- HOW TO COMPLETE THIS TASK: Output the opening lines of the records exactly. End with the line that contains "photomicrograph showing moderate".
** PROVIDED MATERIAL follows **
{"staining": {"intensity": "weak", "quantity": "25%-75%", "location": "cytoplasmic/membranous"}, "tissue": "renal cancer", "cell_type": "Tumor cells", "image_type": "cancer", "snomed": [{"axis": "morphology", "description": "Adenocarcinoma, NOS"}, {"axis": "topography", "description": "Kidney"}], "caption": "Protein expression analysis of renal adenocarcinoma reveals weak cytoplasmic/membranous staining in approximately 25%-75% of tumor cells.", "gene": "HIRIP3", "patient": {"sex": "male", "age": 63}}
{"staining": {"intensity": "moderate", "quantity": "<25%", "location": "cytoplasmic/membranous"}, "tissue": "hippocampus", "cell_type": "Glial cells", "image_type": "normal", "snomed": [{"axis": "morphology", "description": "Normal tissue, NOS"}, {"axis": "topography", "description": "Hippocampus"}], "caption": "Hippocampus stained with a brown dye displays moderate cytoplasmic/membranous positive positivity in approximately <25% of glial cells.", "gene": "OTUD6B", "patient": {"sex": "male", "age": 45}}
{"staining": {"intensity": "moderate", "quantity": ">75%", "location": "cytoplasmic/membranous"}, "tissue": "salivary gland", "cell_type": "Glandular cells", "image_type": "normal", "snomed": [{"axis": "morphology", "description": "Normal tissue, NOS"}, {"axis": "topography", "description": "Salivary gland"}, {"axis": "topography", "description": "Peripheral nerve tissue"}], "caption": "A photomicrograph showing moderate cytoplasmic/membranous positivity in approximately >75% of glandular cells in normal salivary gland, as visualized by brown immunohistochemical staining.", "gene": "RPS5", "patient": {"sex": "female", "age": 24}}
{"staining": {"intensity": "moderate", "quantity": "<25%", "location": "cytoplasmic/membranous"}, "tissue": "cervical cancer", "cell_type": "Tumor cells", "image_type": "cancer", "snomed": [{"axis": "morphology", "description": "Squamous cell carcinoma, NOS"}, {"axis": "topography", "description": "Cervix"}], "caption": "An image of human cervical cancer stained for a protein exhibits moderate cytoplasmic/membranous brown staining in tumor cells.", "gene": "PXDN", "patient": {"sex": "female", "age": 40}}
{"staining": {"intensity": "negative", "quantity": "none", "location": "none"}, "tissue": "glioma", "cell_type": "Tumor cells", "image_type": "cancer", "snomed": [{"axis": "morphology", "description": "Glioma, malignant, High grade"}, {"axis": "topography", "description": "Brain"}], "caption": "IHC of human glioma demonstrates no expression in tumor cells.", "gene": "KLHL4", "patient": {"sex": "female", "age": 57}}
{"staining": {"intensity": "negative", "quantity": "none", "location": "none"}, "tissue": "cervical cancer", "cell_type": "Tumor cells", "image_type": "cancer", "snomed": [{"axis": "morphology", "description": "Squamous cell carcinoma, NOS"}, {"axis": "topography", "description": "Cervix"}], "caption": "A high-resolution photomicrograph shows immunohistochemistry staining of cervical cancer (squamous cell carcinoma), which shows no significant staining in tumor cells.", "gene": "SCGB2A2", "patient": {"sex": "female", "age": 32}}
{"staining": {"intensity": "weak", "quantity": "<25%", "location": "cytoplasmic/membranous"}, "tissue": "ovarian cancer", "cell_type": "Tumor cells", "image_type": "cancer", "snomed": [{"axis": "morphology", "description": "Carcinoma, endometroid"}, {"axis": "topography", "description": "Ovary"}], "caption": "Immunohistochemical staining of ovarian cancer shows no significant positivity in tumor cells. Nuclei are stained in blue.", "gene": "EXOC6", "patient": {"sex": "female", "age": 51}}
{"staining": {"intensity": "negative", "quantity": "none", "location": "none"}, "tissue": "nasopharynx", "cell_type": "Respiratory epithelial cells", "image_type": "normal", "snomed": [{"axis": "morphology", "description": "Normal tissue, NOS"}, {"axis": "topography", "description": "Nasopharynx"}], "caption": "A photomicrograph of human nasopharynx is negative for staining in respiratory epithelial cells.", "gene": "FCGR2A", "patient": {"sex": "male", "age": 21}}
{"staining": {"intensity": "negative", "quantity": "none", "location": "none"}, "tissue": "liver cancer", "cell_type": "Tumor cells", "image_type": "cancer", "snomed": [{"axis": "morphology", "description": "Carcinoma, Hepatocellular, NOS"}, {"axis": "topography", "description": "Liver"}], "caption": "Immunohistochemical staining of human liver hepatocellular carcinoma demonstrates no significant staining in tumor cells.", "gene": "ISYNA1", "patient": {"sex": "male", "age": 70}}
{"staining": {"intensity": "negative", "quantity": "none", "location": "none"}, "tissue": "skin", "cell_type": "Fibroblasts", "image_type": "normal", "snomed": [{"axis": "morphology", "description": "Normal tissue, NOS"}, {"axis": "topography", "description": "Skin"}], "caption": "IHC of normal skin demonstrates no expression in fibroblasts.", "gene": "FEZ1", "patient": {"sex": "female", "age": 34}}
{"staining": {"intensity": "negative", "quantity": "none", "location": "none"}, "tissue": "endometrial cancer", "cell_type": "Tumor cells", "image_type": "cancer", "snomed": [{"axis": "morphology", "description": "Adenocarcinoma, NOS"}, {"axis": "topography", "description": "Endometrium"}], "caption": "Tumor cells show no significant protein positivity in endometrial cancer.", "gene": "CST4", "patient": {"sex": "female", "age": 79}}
** End of PROVIDED MATERIAL **
- RESULT OF THE EXERCISE:
{"staining": {"intensity": "weak", "quantity": "25%-75%", "location": "cytoplasmic/membranous"}, "tissue": "renal cancer", "cell_type": "Tumor cells", "image_type": "cancer", "snomed": [{"axis": "morphology", "description": "Adenocarcinoma, NOS"}, {"axis": "topography", "description": "Kidney"}], "caption": "Protein expression analysis of renal adenocarcinoma reveals weak cytoplasmic/membranous staining in approximately 25%-75% of tumor cells.", "gene": "HIRIP3", "patient": {"sex": "male", "age": 63}}
{"staining": {"intensity": "moderate", "quantity": "<25%", "location": "cytoplasmic/membranous"}, "tissue": "hippocampus", "cell_type": "Glial cells", "image_type": "normal", "snomed": [{"axis": "morphology", "description": "Normal tissue, NOS"}, {"axis": "topography", "description": "Hippocampus"}], "caption": "Hippocampus stained with a brown dye displays moderate cytoplasmic/membranous positive positivity in approximately <25% of glial cells.", "gene": "OTUD6B", "patient": {"sex": "male", "age": 45}}
{"staining": {"intensity": "moderate", "quantity": ">75%", "location": "cytoplasmic/membranous"}, "tissue": "salivary gland", "cell_type": "Glandular cells", "image_type": "normal", "snomed": [{"axis": "morphology", "description": "Normal tissue, NOS"}, {"axis": "topography", "description": "Salivary gland"}, {"axis": "topography", "description": "Peripheral nerve tissue"}], "caption": "A photomicrograph showing moderate cytoplasmic/membranous positivity in approximately >75% of glandular cells in normal salivary gland, as visualized by brown immunohistochemical staining.", "gene": "RPS5", "patient": {"sex": "female", "age": 24}}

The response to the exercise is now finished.